Mitigating underestimation of fire emissions from the Advanced Himawari Imager: A machine learning and multi-satellite ensemble approach

Abstract

The accurate estimation of biomass burning emissions has played a crucial role in air quality and climate forecast modeling. Satellite-based fire radiative power (FRP) has proven effective for calculating biomass burning emissions. However, FRP-based emission estimations in East Asia often rely on polar-orbiting satellites owing to the unstable performance of Japan Aerospace Exploration Agency Advanced Himawari Imager (JAXA AHI) from poor detection capability and unproper FRP retrieval method.
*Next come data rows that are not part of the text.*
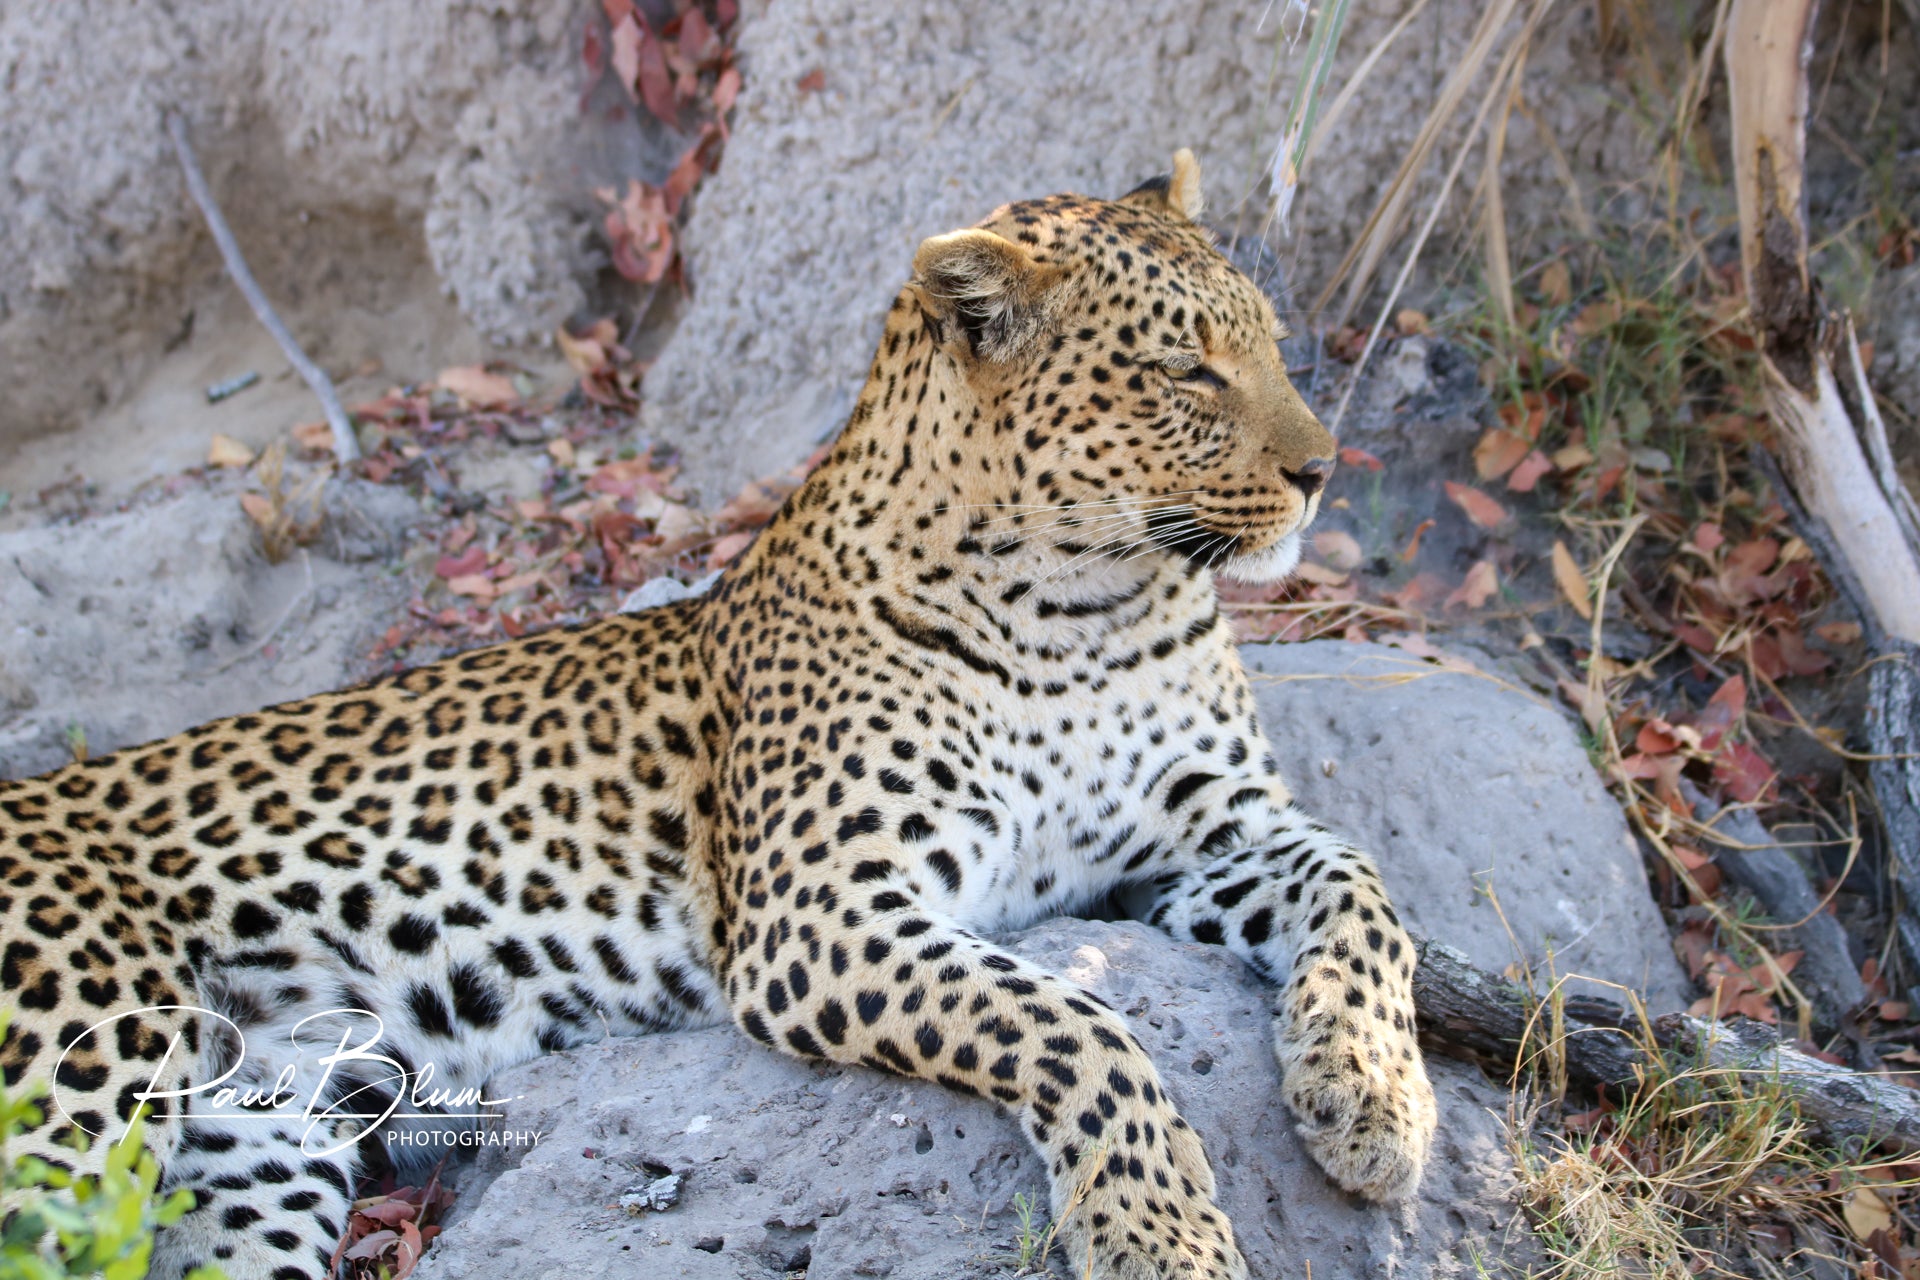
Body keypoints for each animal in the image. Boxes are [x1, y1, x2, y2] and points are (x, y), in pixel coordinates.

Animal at [0, 152, 1436, 1280]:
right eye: (1189, 372)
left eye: (1270, 343)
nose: (1323, 471)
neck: (1093, 613)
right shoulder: (827, 918)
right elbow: (1081, 1028)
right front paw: (1158, 1229)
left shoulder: (1207, 838)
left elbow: (1364, 884)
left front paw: (1373, 1099)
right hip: (84, 1068)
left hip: (256, 1131)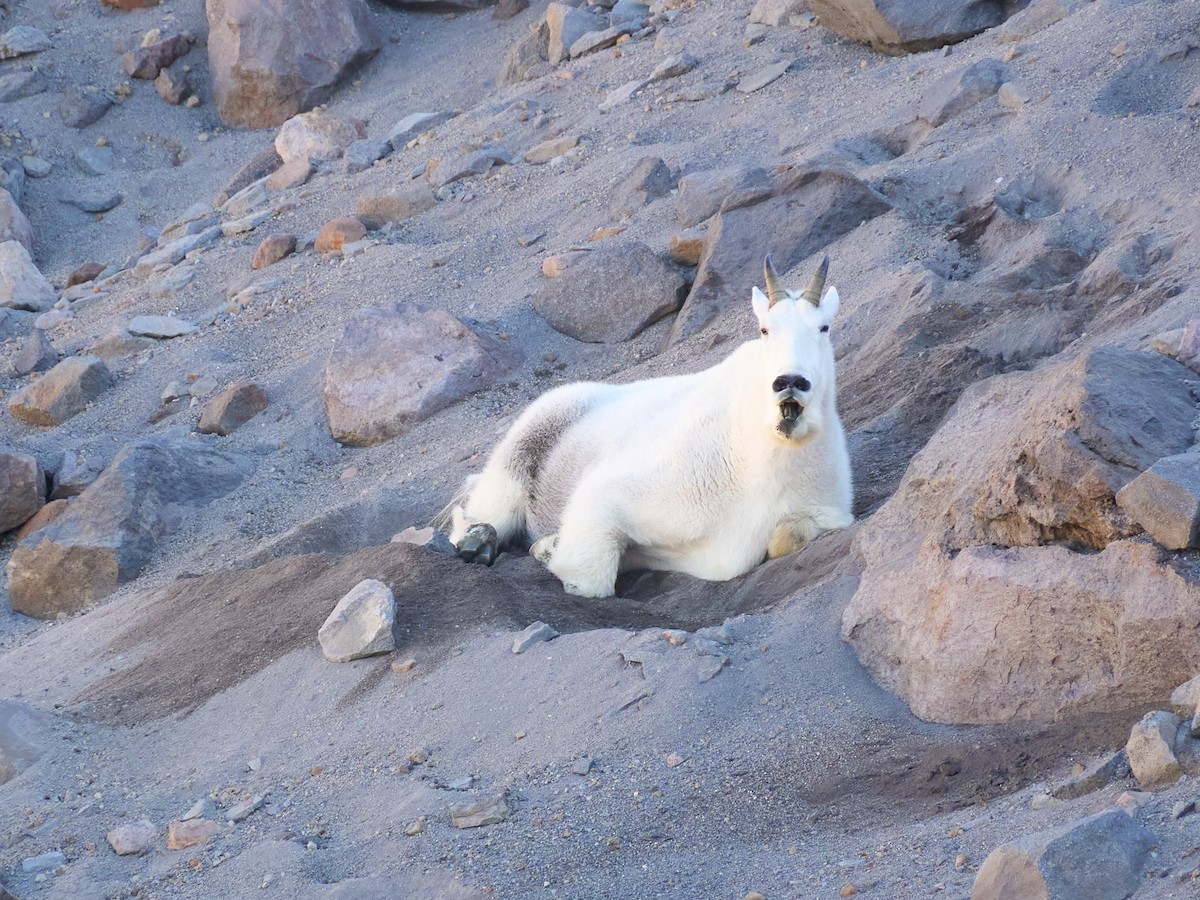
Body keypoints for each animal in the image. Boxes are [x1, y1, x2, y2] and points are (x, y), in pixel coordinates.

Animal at [447, 255, 853, 597]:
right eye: (766, 329)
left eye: (824, 327)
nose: (790, 381)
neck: (762, 459)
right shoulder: (628, 491)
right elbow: (589, 578)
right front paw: (549, 548)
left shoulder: (827, 509)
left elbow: (790, 534)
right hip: (529, 436)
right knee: (483, 509)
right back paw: (478, 542)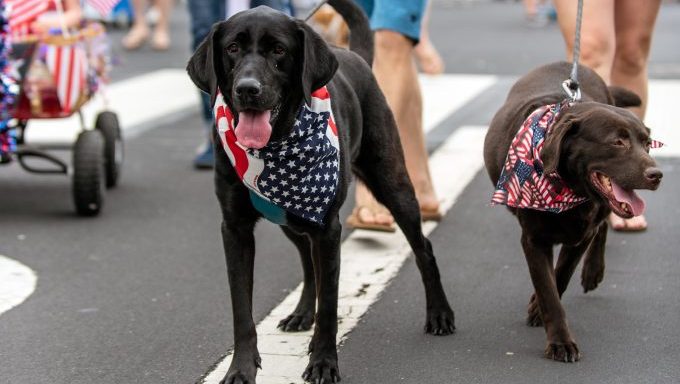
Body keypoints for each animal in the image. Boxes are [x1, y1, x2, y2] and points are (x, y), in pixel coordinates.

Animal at [186, 1, 454, 382]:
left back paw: (440, 313)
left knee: (423, 248)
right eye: (232, 48)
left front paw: (324, 362)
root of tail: (355, 56)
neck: (274, 145)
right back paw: (301, 314)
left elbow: (329, 305)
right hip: (290, 219)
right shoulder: (235, 230)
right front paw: (241, 368)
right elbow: (242, 310)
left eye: (279, 50)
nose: (247, 89)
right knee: (307, 261)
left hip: (393, 185)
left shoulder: (328, 229)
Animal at [484, 62, 664, 364]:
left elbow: (561, 275)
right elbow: (548, 290)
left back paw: (594, 271)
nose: (657, 174)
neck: (567, 189)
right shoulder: (533, 240)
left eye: (647, 142)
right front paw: (560, 342)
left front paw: (537, 310)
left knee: (603, 227)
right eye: (618, 142)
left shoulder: (582, 235)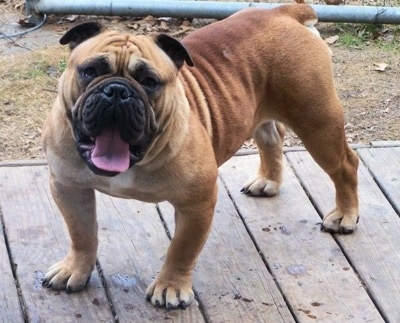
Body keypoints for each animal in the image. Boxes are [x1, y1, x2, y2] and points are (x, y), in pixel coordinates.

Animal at [41, 4, 360, 308]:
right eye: (90, 71)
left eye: (150, 81)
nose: (117, 91)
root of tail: (284, 11)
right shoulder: (69, 188)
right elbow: (81, 233)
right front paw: (74, 269)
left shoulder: (197, 203)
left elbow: (182, 249)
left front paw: (170, 287)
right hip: (261, 113)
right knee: (272, 137)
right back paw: (267, 181)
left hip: (317, 123)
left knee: (345, 165)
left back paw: (345, 215)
To address this, we improve the FRP by machine learning based on mid-infrared (MIR) radiance method, leveraging the superior fire detection model developed in our previous study. In addition, we propose a multi-satellite distance-based weighted ensemble FRP estimation method. Compared to traditional MIR radiance methods, the machine learning-based FRP estimation model exhibited promising performance (correlation coefficient: 1, mean bias error: 0.2, mean absolute percentage error: 1.9%). The integration of machine learning-based FRP estimation and fire detection model dramatically mitigated the underestimation issues from the JAXA AHI. The machine learning-based FRP was combined with the Moderate Resolution Imaging Spectroradiometer FRP to create a multi-satellite ensemble FRP. Comparative assessments using the TROPOspheric Monitoring Instrument and conventional bottom-up method demonstrated that the proposed method produced reliable output. Furthermore, impact analysis revealed that missing peaks or underestimated burn scars could lead to fatally low emissions; however, the proposed method was relatively robust against missing data owing to its multi-satellite ensemble. By identifying potential FRP problems and their impact on emission estimations, this study provides valuable insights for FRP-based emission estimation studies.